▶ [Prompt]
Return the data exactly, apart from leaving out the pictures.

▶ [Exercise data]
#####

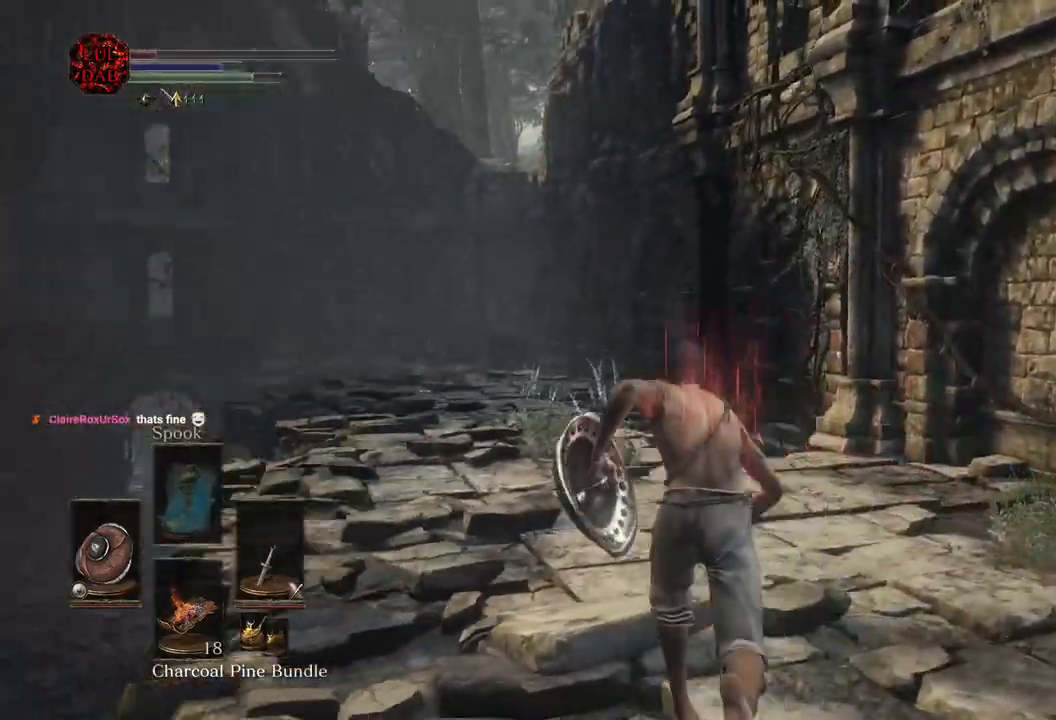
{"dt_ms": 500, "buttons": ["CIRCLE"], "left_stick": "up", "right_stick": "left"}
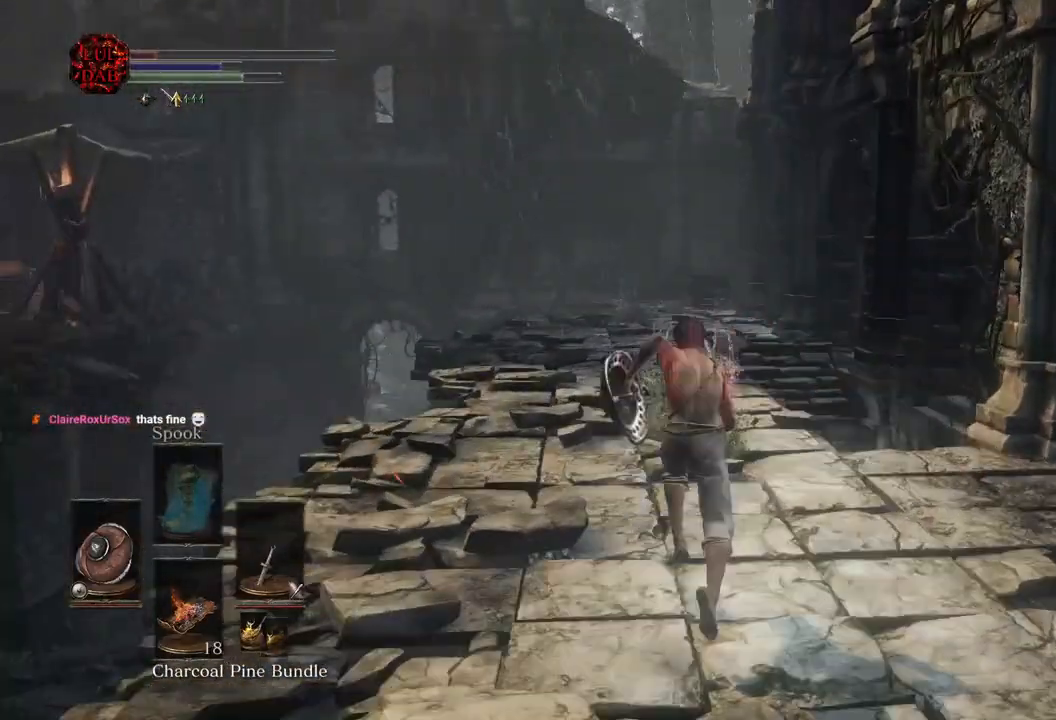
{"dt_ms": 500, "buttons": ["CIRCLE"], "left_stick": "up", "right_stick": "left", "events": [[83, "CIRCLE", "up"], [233, "CIRCLE", "down"]]}
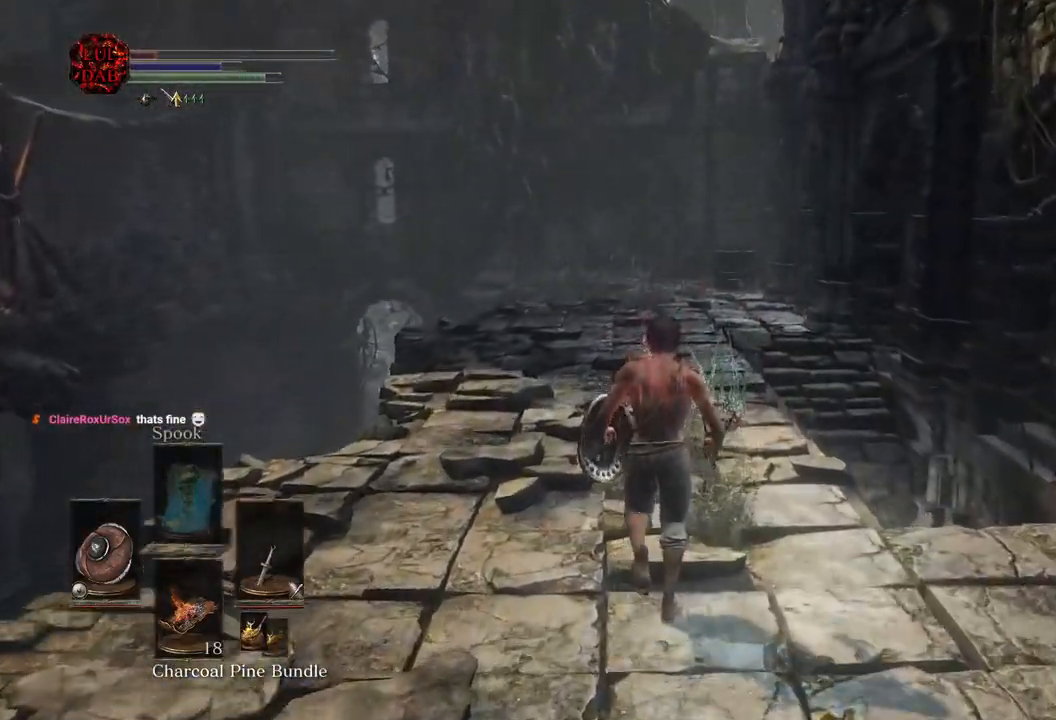
{"dt_ms": 500, "buttons": ["CIRCLE"], "left_stick": "up", "right_stick": "left", "events": []}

#####

▶ [Response]
{"dt_ms": 500, "buttons": ["CIRCLE"], "left_stick": "up", "right_stick": "left"}
{"dt_ms": 500, "buttons": ["CIRCLE"], "left_stick": "up", "right_stick": "left", "events": [[83, "CIRCLE", "up"], [233, "CIRCLE", "down"]]}
{"dt_ms": 500, "buttons": ["CIRCLE"], "left_stick": "up", "right_stick": "left", "events": []}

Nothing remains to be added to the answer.